Open Source Malaria project head wins Accelerating Science Award

Dr Matthew Todd – leader of the Open Source Malaria consortium in Sydney, senior lecturer at the University of Sydney and Conversation author – was awarded one of three Accelerating Science Awards in Washington DC yesterday.

At an Open Access Week event, Dr Todd’s work turning publicly available data into an openly accessible worldwide repository was recognised by an award and US$30,000 prize.

The annual Accelerating Science Awards Program honours researchers who have used, applied or remixed scientific research, and published through open access to make a difference in science, medicine, business, technology or society as a whole.

The Open Source Malaria project incorporates students and researchers from Australia, Europe and North America who use open online laboratory notebooks.

Its experimental data is posted online each day, enabling instant sharing and the ability to build on others’ findings in almost real time.

Such a large-scale and open collaborative research model could be used to study other diseases, such as Alzheimer’s.

“This recognition [the award] may help enlist more people into the collaborative effort to fight malaria,” Dr Todd said. “If we succeed with these efforts, the approach could be extended to fighting other diseases – such as cancer.”

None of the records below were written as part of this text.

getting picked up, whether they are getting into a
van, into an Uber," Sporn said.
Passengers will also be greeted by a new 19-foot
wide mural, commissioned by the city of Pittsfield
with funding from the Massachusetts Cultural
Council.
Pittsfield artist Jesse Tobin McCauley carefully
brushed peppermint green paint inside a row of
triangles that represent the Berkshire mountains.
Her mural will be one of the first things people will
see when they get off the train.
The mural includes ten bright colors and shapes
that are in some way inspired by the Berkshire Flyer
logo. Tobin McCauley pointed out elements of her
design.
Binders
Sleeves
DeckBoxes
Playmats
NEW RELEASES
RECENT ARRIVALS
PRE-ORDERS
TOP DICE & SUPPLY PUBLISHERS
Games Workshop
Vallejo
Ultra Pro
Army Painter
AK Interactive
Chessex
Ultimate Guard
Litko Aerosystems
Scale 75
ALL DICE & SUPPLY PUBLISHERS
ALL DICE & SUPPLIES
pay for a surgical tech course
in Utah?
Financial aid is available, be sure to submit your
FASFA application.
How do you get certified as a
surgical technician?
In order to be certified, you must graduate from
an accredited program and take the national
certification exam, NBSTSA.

In an interview with PLOS Blogs, Dr Todd said he first became engaged in open research when he saw problems not being solved efficiently, and recognised the internet’s potential to facilitate collaboration.

“Putting your work on the web helps to get greater interaction and find the best people to work with you,” he said.

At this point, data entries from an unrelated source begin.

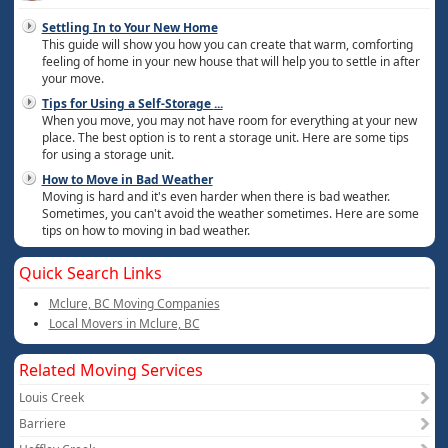
Settling In to Your New Home
This guide will show you how you can create that warm, comforting
feeling of home in your new house that will help you to settle in after
your move.
Tips for Using a Self-Storage
...
When you move, you may not have room for everything at your new
place. The best option is to rent a storage unit. Here are some tips
for using a storage unit.
How to Move in Bad Weather
Moving is hard and it's even harder when there is bad weather.
Sometimes, you can't avoid the weather sometimes. Here are some
tips on how to moving in bad weather.
Quick Search Links
Mclure, BC Moving Companies
Local Movers in Mclure, BC
Related Moving Services
Louis Creek
Barriere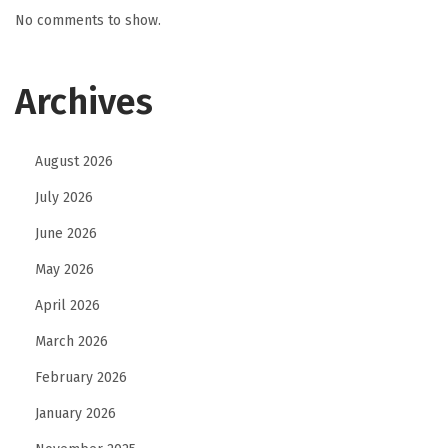
No comments to show.
Archives
August 2026
July 2026
June 2026
May 2026
April 2026
March 2026
February 2026
January 2026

The Open Source Malaria project built upon an earlier project that looked at improving drug manufacture.

“We thought ‘how about extending this to drug discovery?’” Dr Todd said.

MTSOfan

“The [Open Source Malaria] project lets people see the process and that might get people more interested in what science is: there’s nothing mysterious about it, just people doing work.

"Generally though, there is a fair amount of pressure on the project – we need to get it right because we don’t want the project to become the example of open science not working!”

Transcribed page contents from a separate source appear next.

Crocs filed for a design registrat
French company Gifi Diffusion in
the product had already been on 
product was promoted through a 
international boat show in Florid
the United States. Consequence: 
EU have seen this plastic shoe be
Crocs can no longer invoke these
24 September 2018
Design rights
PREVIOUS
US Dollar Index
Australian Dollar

A panel of judges – including co-recipient of the 1989 Nobel Prize in Physiology or Medicine Harold Varmus – selected three award recipients from a finalist list of six.

Two further awards went to:

  • Nitika Pant Pai, Caroline Vadnais, Roni Deli-Houssein and Sushmita Shivkumar from McGill University and McGill Univeristy Health Centre, Montreal, for their work in developing an online HIV risk test
  • Daniel Mietchen, Raphael Wimmer and Nils Dagsson Moskopp from the Humboldt Museum, University of Regensberg and Humboldt University of Berlin for their Open Access Media Importer, a bot that downloads multimedia files from open access literature and arranges them in Wikimedia Commons.

Honourable mentions went to:

  • Ralf Buckley and his team from the International Cantre for Ecotourism Research in Queensland for devising a method to calculate the value of ecotourism for endangered animals
  • Mark Costello, a marine ecologist at the University of Auckland, who manages the open access World Register of Marine Species (WoRMS), the largest real-time collaboration of taxonomic experts and marine biologists in the the world
  • Saber Iftekhar Khan, Eva Schmid and Oliver Hoeller for developing a student-ready mobile phone microscope.